Recorded data:

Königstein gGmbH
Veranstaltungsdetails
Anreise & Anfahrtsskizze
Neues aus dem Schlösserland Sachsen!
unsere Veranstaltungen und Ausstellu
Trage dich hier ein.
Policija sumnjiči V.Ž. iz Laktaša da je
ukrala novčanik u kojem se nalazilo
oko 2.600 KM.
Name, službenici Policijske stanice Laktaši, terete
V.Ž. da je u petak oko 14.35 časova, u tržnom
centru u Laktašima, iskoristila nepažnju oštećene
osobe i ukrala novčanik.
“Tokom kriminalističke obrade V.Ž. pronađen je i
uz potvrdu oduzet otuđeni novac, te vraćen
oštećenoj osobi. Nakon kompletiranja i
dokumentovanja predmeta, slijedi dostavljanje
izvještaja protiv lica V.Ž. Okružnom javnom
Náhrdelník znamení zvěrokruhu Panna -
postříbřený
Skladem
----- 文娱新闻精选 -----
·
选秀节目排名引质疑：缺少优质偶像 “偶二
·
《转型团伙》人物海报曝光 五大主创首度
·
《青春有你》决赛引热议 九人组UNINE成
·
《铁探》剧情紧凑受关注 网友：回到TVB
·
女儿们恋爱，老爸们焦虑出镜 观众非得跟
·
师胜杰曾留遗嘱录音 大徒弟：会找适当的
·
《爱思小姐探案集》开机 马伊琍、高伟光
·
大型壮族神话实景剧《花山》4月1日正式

- _WHAT IS BEING ASKED_: Repeat the lines above, from the one containing "Neues aus dem Schlösserland Sachsen!" to the final line, word for word and with nothing else.

- _REPLY TO THE TASK_:
Neues aus dem Schlösserland Sachsen!
unsere Veranstaltungen und Ausstellu
Trage dich hier ein.
Policija sumnjiči V.Ž. iz Laktaša da je
ukrala novčanik u kojem se nalazilo
oko 2.600 KM.
Name, službenici Policijske stanice Laktaši, terete
V.Ž. da je u petak oko 14.35 časova, u tržnom
centru u Laktašima, iskoristila nepažnju oštećene
osobe i ukrala novčanik.
“Tokom kriminalističke obrade V.Ž. pronađen je i
uz potvrdu oduzet otuđeni novac, te vraćen
oštećenoj osobi. Nakon kompletiranja i
dokumentovanja predmeta, slijedi dostavljanje
izvještaja protiv lica V.Ž. Okružnom javnom
Náhrdelník znamení zvěrokruhu Panna -
postříbřený
Skladem
----- 文娱新闻精选 -----
·
选秀节目排名引质疑：缺少优质偶像 “偶二
·
《转型团伙》人物海报曝光 五大主创首度
·
《青春有你》决赛引热议 九人组UNINE成
·
《铁探》剧情紧凑受关注 网友：回到TVB
·
女儿们恋爱，老爸们焦虑出镜 观众非得跟
·
师胜杰曾留遗嘱录音 大徒弟：会找适当的
·
《爱思小姐探案集》开机 马伊琍、高伟光
·
大型壮族神话实景剧《花山》4月1日正式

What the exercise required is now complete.